The African VLBI Network (AVN) will use radio telescopes at various locations in Africa, operating in unison to create high-resolution observations of astronomical objects or accurately measure the distance between each radio telescope in the network. The resolution will be determined by the separation distance of telescopes. The greater the separation distance the greater the resolution and a network that uses the large North-South advantage, e.g. in Africa, will make it a powerful VLBI.
The South African Department of Science and Technology (DST) has since 2009 been working with its counterparts in the eight SKA partner countries (Botswana, Ghana, Kenya, Madagascar, Mauritius, Mozambique, Namibia and Zambia) to explore funding opportunities that will establish an African-owned network of radio telescopes.
This radio telescope funding injection is supported by the development of human capital, from technician level to post-doctoral fellowships.
"The growth of Africa as a global astronomy hub is a shared vision of African countries to use the increasingly available broadband infrastructure for research and economic benefits," said Pandor.
"The African VLBI Network is expected to encourage co-location with research and monitoring facilities like global positioning system stations, automated climate change monitoring weather stations and seismic activity warning systems," said Dr Tshepo Seekoe, the DST's Chief Director: Radio Astronomy Advances.
Mineral prospectors and other enterprises with socio-economic benefits will be able to use the roads, electricity and other infrastructure leading to the remote sites where the AVN telescopes will be constructed. This development is expected to create a more dynamic working environment for staff and students.
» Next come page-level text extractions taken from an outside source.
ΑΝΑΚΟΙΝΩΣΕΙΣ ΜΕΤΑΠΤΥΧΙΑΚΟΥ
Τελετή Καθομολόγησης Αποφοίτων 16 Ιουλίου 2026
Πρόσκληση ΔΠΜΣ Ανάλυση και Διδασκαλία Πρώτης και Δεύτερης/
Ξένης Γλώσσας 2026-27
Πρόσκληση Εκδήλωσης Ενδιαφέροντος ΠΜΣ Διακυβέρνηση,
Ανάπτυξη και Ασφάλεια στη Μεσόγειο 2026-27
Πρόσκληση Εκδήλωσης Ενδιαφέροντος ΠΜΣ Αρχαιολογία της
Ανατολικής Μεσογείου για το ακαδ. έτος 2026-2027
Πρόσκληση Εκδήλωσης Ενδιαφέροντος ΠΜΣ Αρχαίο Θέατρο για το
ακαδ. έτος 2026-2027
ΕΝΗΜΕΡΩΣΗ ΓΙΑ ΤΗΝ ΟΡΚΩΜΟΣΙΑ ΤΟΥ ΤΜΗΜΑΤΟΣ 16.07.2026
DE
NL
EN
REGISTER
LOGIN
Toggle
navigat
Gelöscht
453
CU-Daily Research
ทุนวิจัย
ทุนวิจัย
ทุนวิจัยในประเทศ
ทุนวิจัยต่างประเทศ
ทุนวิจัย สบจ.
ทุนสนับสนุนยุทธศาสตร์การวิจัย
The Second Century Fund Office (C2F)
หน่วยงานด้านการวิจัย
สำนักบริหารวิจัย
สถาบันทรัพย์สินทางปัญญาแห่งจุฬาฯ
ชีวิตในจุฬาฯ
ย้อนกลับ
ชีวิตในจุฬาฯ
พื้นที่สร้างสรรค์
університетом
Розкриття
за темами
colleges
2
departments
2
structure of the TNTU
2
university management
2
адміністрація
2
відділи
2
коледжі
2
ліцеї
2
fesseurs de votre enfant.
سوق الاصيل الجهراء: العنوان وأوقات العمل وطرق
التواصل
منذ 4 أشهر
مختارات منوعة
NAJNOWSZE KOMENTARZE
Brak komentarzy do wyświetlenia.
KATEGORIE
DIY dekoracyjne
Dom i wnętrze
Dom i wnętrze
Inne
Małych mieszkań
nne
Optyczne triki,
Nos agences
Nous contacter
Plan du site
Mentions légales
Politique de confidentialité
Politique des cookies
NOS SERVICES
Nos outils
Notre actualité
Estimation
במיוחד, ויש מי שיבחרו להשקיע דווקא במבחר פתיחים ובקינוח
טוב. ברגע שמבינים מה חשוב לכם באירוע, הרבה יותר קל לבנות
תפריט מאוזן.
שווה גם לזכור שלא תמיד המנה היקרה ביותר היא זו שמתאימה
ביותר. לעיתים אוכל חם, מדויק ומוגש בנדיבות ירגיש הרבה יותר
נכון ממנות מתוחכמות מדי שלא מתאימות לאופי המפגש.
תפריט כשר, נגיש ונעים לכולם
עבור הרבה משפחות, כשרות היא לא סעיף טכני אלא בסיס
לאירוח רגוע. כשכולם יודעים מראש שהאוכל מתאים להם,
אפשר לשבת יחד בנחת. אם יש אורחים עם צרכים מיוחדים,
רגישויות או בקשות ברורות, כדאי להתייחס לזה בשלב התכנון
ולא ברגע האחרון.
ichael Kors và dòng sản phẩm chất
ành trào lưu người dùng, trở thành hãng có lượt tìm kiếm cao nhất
The AVN will be used to study both astronomy and geodesy (continental drift).
Since the beginning of the African bid to host the SKA, there has been huge progress in astronomy in Africa, including the choice of Cape Town to host the International Astronomical Union Office of Astronomy for Development, the formation of the African Physical Society, the construction of a number of telescopes throughout Africa and, most importantly, the political endorsement of the SKA bid by African Union Heads of States and Government.